Task prompt:
Format as a JSON list of strings the lines from the line containing "What is the smallest slice in the pie chart?" through the end of the data items, one string per line, with blank lines and pictures left out.

Data items
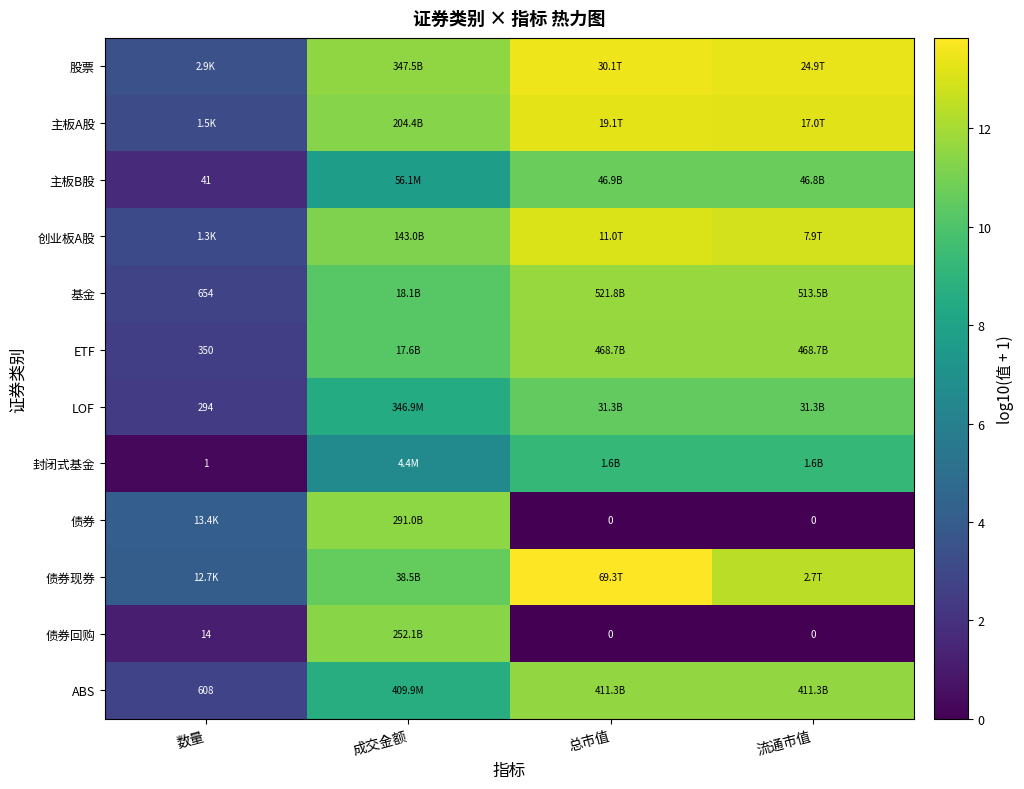

True or false: 主板A股 has a value of 4.3 at 流通市值.

False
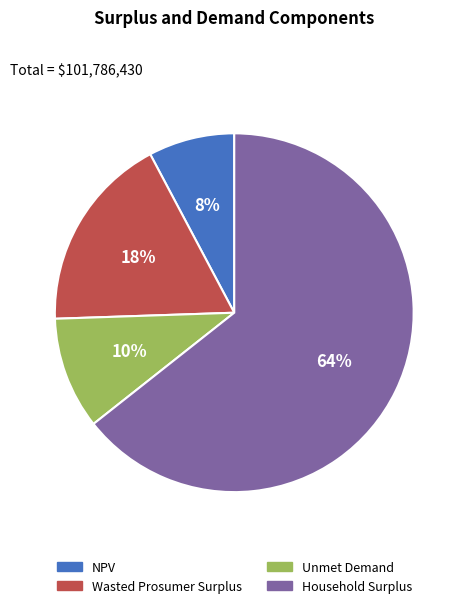

What is the smallest slice in the pie chart?

NPV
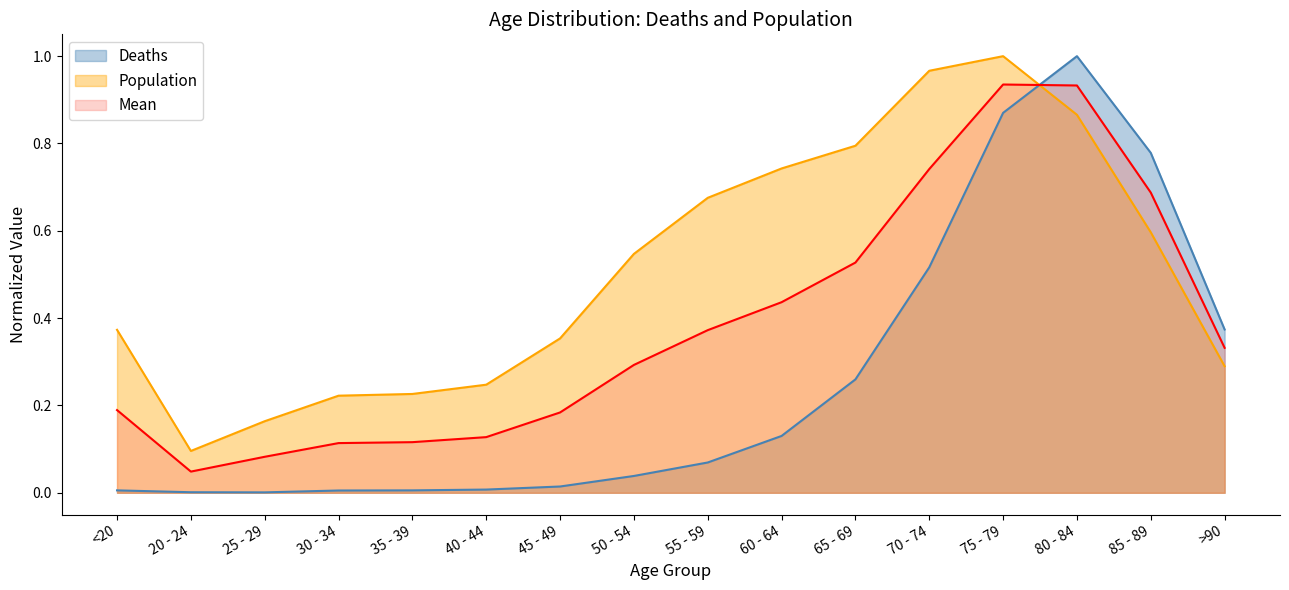

The value of Deaths at 55 - 59 is 0.0. True or false?

False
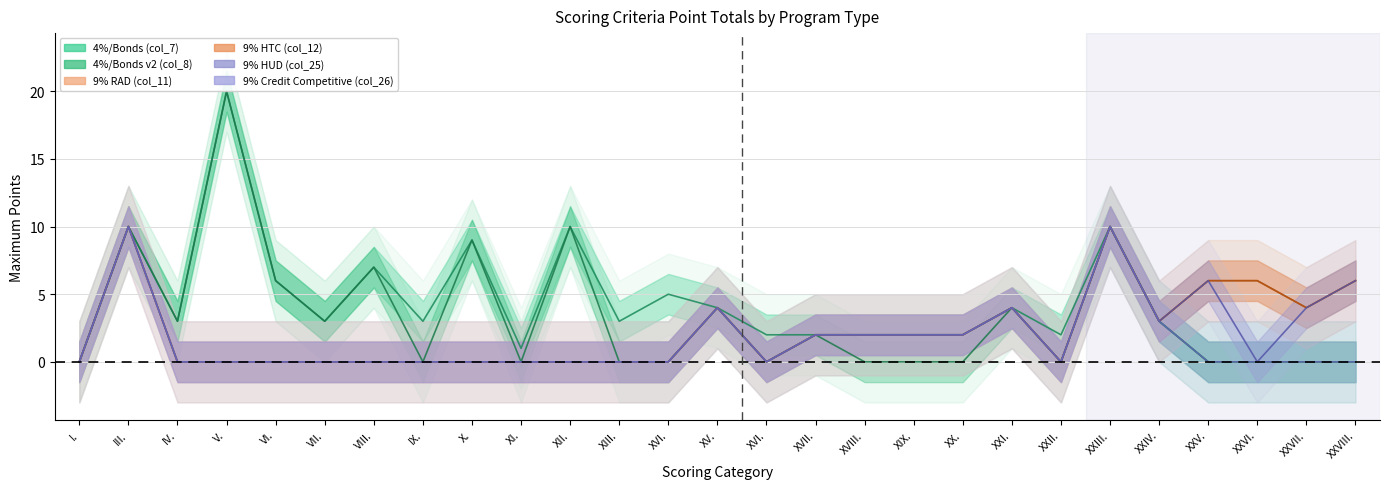

Which series has the largest total across all categories?

4%/Bonds (col_7)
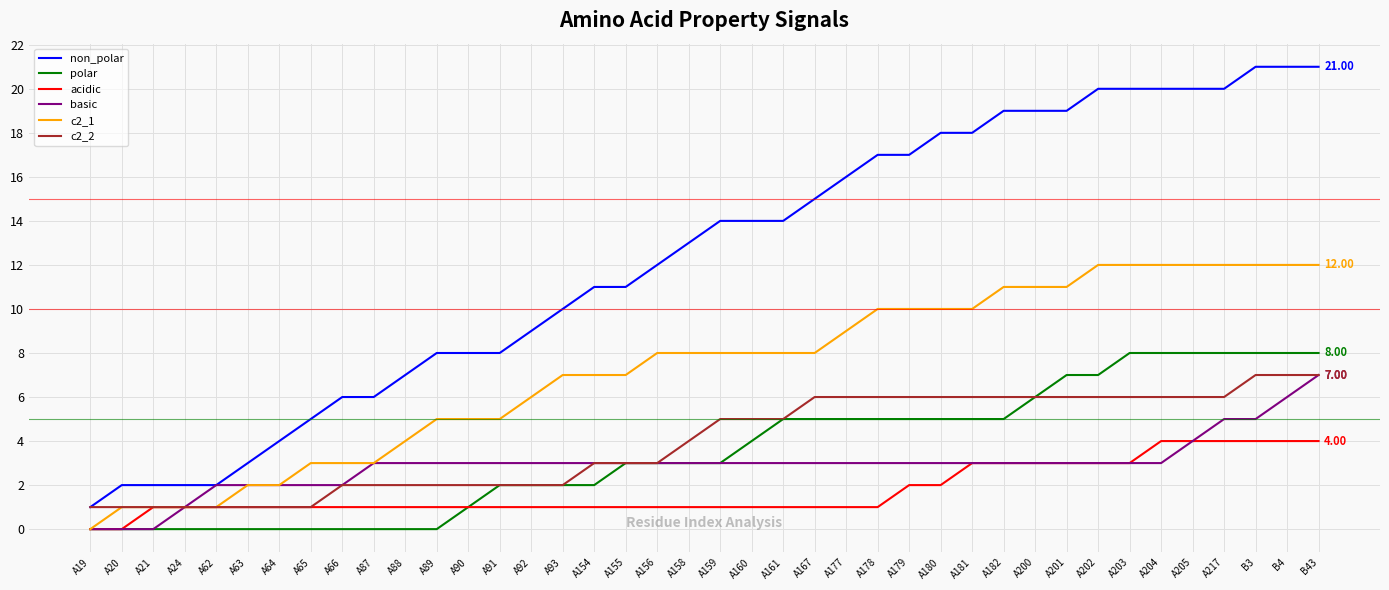

Which series has the largest range (max minus min)?

non_polar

Reply:
[
  "What is the smallest slice in the pie chart?",
  "NPV",
  "The value of Deaths at 55 - 59 is 0.0. True or false?",
  "False",
  "Which series has the largest total across all categories?",
  "4%/Bonds (col_7)",
  "Which series has the largest range (max minus min)?",
  "non_polar"
]